Kota J-Karta dipenuhi kesibukan setiap orang. Namun ada kalanya mereka ketika waktu istirahat dipergunakan untuk mampir ke tempat ini. Begitu juga orang-orang yang bekerja di rumah, mereka memanfaatkan tempat ini sebagai sensasi agar tidak mudah suntuk.


“Bukankah kau cukup sibuk juga? Pahlawan Kota, Endaru.”


“Aku tidak sesibuk para artis dengan manajer di samping. Aku hanyalah pahlawan yang kerap kali berkeliling di seluruh negara ini dan kemudian menuntaskan penjahat yang aku lihat,” ujarnya dengan sombong.


“Ha, penjahat katanya. Padahal kau sendiri sudah terlihat seperti kriminal,” sindir Orion kepadanya.


“Hei, aku tidak pernah melakukan hal buruk selain memberantas kejahatan, kok.”


“Terserah apa katamu.”


“Wah, Anda ternyata benar-benar Pahlawan Kota Y-Karta. Tak kusangka akan bertemu denganmu, bolehkah kita berfoto sebentar?”


Salah satu barista perempuan mengajak Endaru berbicara sekaligus berfoto. Meski ada banyak orang yang mengenali namun wajah Endaru sejujurnya sulit untuk diingat.


Yang paling diingat oleh fans Pahlawan Kota hanyalah pakaiannya serba hitam. Itu saja.

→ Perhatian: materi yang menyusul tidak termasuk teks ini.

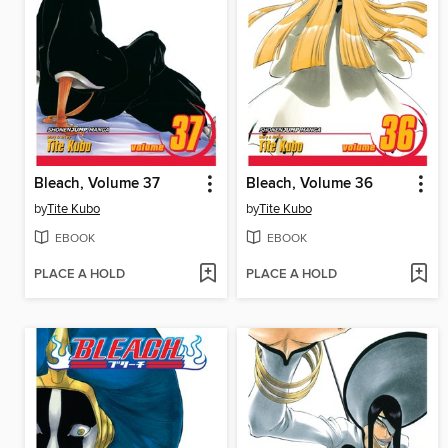
Bleach, Volume 37
Bleach, Volume 36
by
Tite Kubo
by
Tite Kubo
EBOOK
EBOOK
PLACE A HOLD
PLACE A HOLD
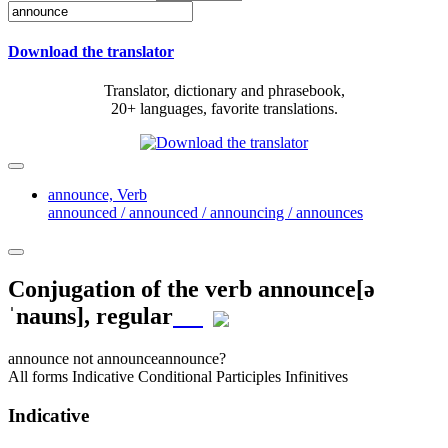
Download the translator
Translator, dictionary and phrasebook,
20+ languages, favorite translations.
announce,
Verb
announced / announced / announcing / announces
Conjugation of the verb
announce
[ə
ˈnauns]
, regular
announce
not announce
announce?
All forms
Indicative
Conditional
Participles
Infinitives
Indicative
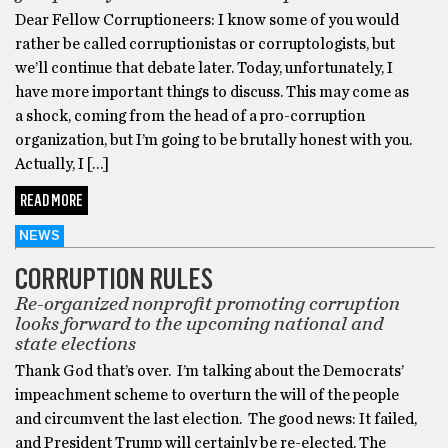
Dear Fellow Corruptioneers: I know some of you would
rather be called corruptionistas or corruptologists, but
we’ll continue that debate later. Today, unfortunately, I
have more important things to discuss. This may come as
a shock, coming from the head of a pro-corruption
organization, but I’m going to be brutally honest with you.
Actually, I […]
READ MORE
NEWS
CORRUPTION RULES
Re-organized nonprofit promoting corruption
looks forward to the upcoming national and
state elections
Thank God that’s over. I’m talking about the Democrats’
impeachment scheme to overturn the will of the people
and circumvent the last election. The good news: It failed,
and President Trump will certainly be re-elected. The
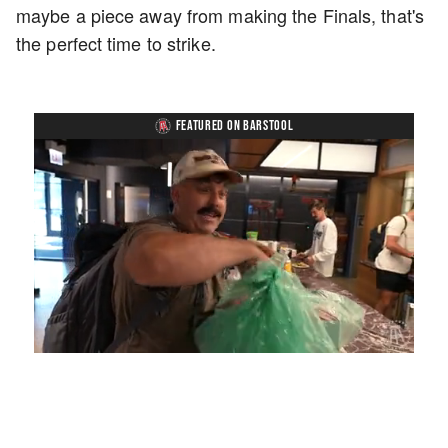
maybe a piece away from making the Finals, that's
the perfect time to strike.
FEATURED ON BARSTOOL
Loaded
:
Unmute
Playback
Captions
3.57%
Rate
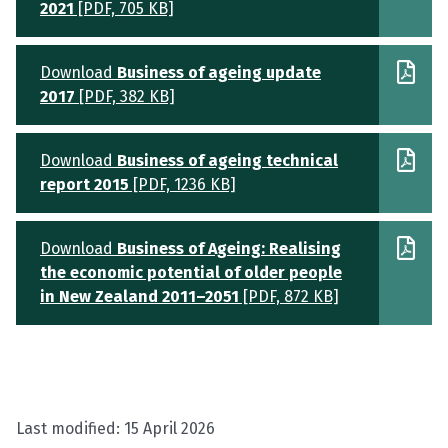
2021
[PDF, 705 KB]
Download
Business of ageing update
2017
[PDF, 382 KB]
Download
Business of ageing technical
report 2015
[PDF, 1236 KB]
Download
Business of Ageing: Realising
the economic potential of older people
in New Zealand 2011–2051
[PDF, 872 KB]
Last modified:
15 April 2026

“Anda berdua ingin memesan apa?” Kemudian salah satu barista kembali bertanya mengenai pesanan mereka.


“Aku kopi susu, seperti biasa,” ucap Endaru dengan wajah dan suara datar.


“Kopi hitam,” ucap Orion.


“Eh?”


Semua orang tak terkecuali dengan para barista terkejut. Sesaat mereka berhenti bergerak lantas menatap wajah Orion dengan penuh tanda tanya.


“Kenapa? Apa ada yang salah?” tanya Orion tak mengerti.


“Ya, ada yang salah. Mana ada anak kecil memesan kopi hitam,” bisik Endaru.


Akan tetapi, beberapa pandangan para pelanggan terhadap mereka ada yang berbeda. Orion melirik ke sekeliling ruangan, dan memastikan siapa yang menatapnya berbeda.


Hawa membunuh. Itulah yang mereka rasakan, di tengah pandangan pelanggan tertuju pada Orion karena terkejut heran mendengar pesanannya.